Detailed Human Shape and Pose from Images
Automating the process of measuring human shape characteristics and estimating body postures from images is central to many practical applications. While the problem is difficult in general, it can be made tractable by employing simplifying assumptions and relying on domain specific knowledge, or by engineering the environment appropriately.
In this thesis we demonstrate that using a data-driven model of the human body supports the recovery of both human shape and articulated pose from images, and has many benefits over previous body models. Specifically, we represent the body using SCAPE, a low-dimensional, but detailed, parametric model of body shape and pose deformations. We show that the parameters of the SCAPE model can be estimated directly from image data in a variety of imaging conditions and present a series of techniques enabled by this model.

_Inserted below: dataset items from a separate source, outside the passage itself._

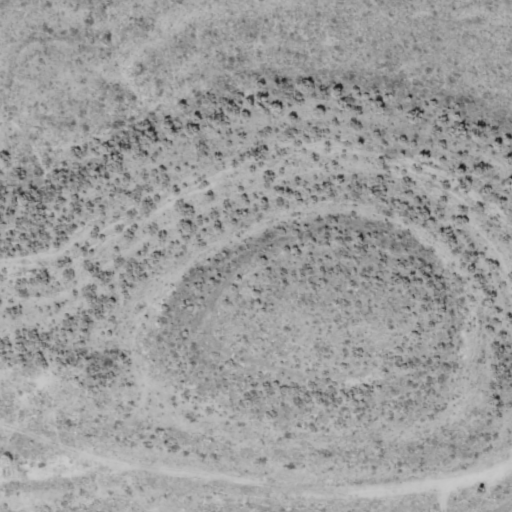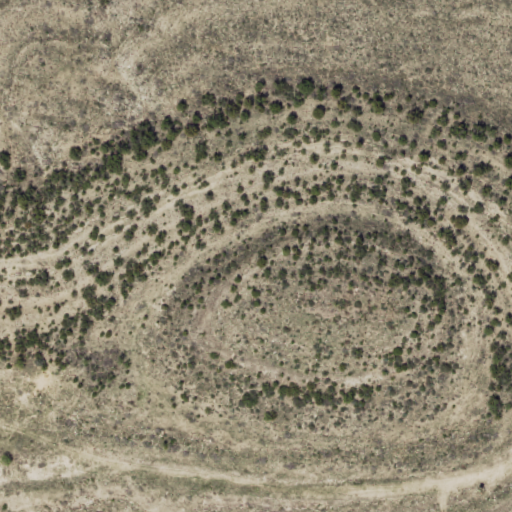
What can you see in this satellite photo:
road: (314, 488)
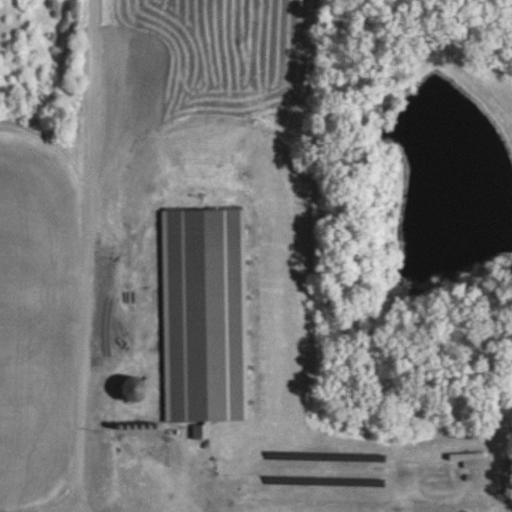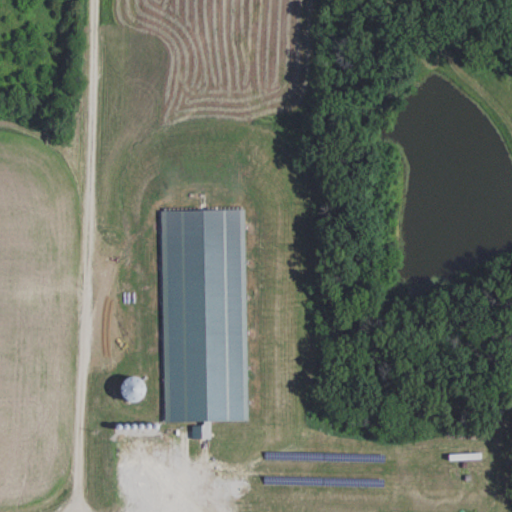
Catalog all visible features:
road: (80, 258)
building: (205, 317)
building: (135, 390)
building: (313, 496)
road: (78, 504)
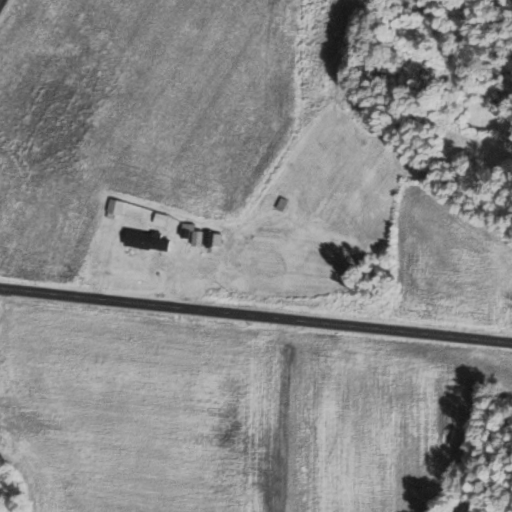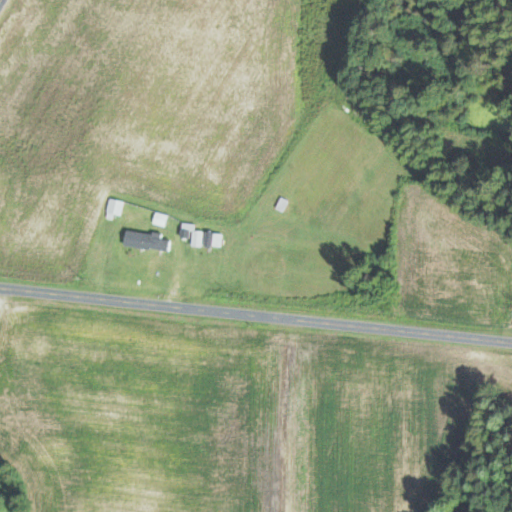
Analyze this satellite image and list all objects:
road: (0, 1)
building: (116, 208)
building: (202, 236)
building: (147, 240)
road: (255, 320)
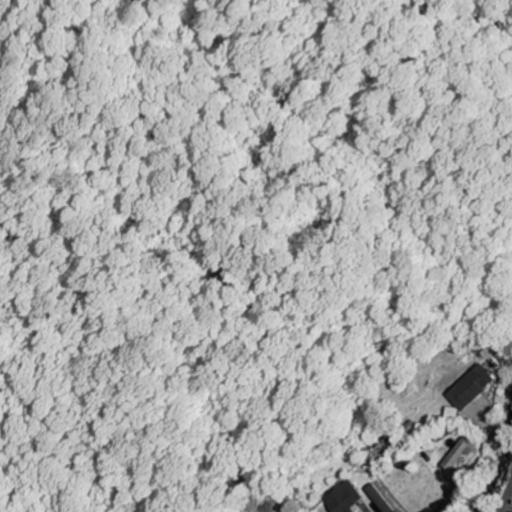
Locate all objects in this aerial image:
building: (465, 388)
building: (452, 454)
road: (300, 471)
road: (503, 491)
building: (336, 499)
building: (372, 500)
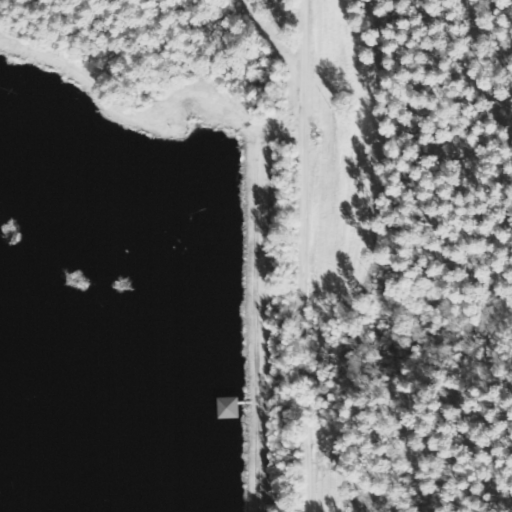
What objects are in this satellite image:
building: (231, 406)
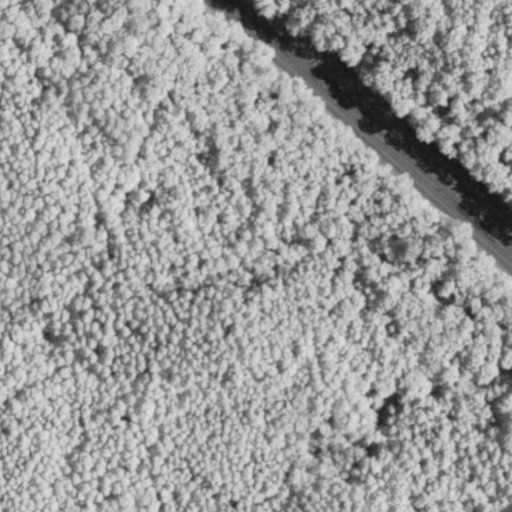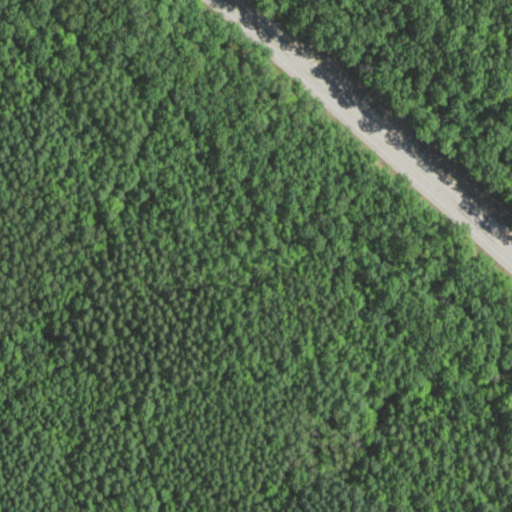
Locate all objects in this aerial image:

We first consider the case of multiple calibrated and synchronized camera views and assume the subject wears tight-fitting clothing. We define a cost function between image silhouettes and a hypothesized mesh and formulate the problem as an optimization over the body shape and pose parameters. Second, we relax the tight-fitting clothing assumption and develop a robust method that accounts for the fact that observed silhouettes of clothed people provide only weak constraints on the true shape. Our approach is to accumulate many weak silhouette constraints while observing the subject in various poses and combine them with strong constraints from regions detected as skin and with a prior expectation of typical shapes to infer the most likely shape under clothing. Third, we consider scenes with strong lighting and show that a point light source and the shadow of the body cast on the ground provide an additional view equivalent to a silhouette from an actual camera. This approach effectively reduces the number of cameras needed for successful recovery of the body model by taking advantage of the lighting information in the scene. Results on a novel database of thousands of images of clothed and "naked" subjects, as well as sequences from the HumanEva dataset, suggest these methods may be accurate enough for biometric shape analysis in video.